Sibanda, who was seen with the former Tsholotsho North legislator Roselyn Nkomo — kicked out of Parliament after leaving the MDC-T to join MDC Renewal — said despite being an MDC Renewal member, she had filed papers as an independent candidate after the party took a position not to contest in 16 by-elections being held on the same day.

Ncube, on the other hand, said he had all along been an MDC-T member and decided to stand as an independent candidate after his party insisted on boycotting the June 10 by-elections.

Prof Moyo said he would defeat the independent candidates.

“I’m confident and I’m sure I’m not the only one who is confident,” he said after his papers were accepted. “I think that the community, not just in Tsholotsho North, but the whole of Tsholotsho, which includes Tsholotsho South, is also confident that Tsholotsho North which had been orphaned in July 2013 has finally come home.

“This is a case of a lost constituency being found and everyone concerned understands that it’s not about us as individuals, it’s not about me, it’s about the people and their development and it’s therefore about doing what is rational and what is meaningful to ensure that the development that the people of Tsholotsho need and deserve is pursued.
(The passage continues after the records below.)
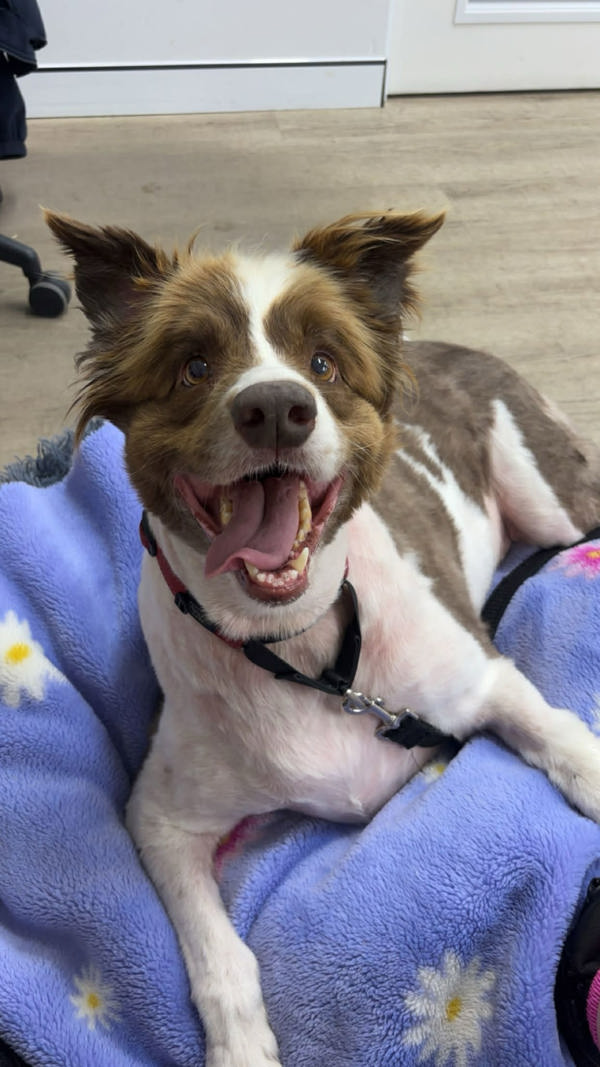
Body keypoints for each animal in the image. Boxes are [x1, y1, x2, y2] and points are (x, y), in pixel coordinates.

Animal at [47, 208, 600, 1067]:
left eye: (323, 362)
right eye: (193, 365)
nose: (277, 407)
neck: (299, 647)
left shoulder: (482, 678)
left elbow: (563, 735)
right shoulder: (161, 818)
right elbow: (216, 949)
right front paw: (241, 1045)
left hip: (549, 496)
“There is no-one who doesn’t understand that it can only be pursued if there’s a functional link between the representatives of the people in Tsholotsho North and the Government. The people of Tsholotsho know only too well that its development cannot come from an opposition party, let alone an individual who calls himself of herself an independent. If you are an independent, they’ll ask you ‘independent from who?’ You can’t be independent of or from the people. You’ve got to be with the people.”

The only way of being with the people in Tsholotsho, Prof Moyo said, is to be Zanu-PF, “to be with the Government.”

He added: “Already, Tsholotsho South is represented by the people. We have a representative of the people in Tsholotsho South. Since it’s a community with two halves, it only makes sense that the other half is also represented by the people.

“It’s not about me but the people and this is why I, along with the people, are very confident not only that we will reclaim the orphaned constituency, but that we’ll do so with telling numbers.”

Asked to comment about his opponents, Prof Moyo — who lost by 200 votes in the July 2013 elections to Nkomo — said: “I didn’t see any opponent.”

He said the people of Tsholotsho North needed representation that would work hard to reduce poverty, deliver social services and improve food security in the face of the drought, due to poor rainfall in the last agricultural season.

“They had someone who won by accident and found herself in Harare and 20 months later to call herself “ubhare we Tsholotsho” because she couldn’t say even one word representing the people of Tsholotsho,” he said.

“They need a representative; they’re entitled to having an effective representative. We’re committed, we want that representative. We have done it before very well and we would want to do it once again, equally very well.”

Ncube, from Mpisini area, has never been employed all his life and his only promise was to work with the people.

Sibanda, who left the MDC-T in 2013, said she wanted to assist school leavers, the disabled and increase the density of clinics and schools which she said were built far apart.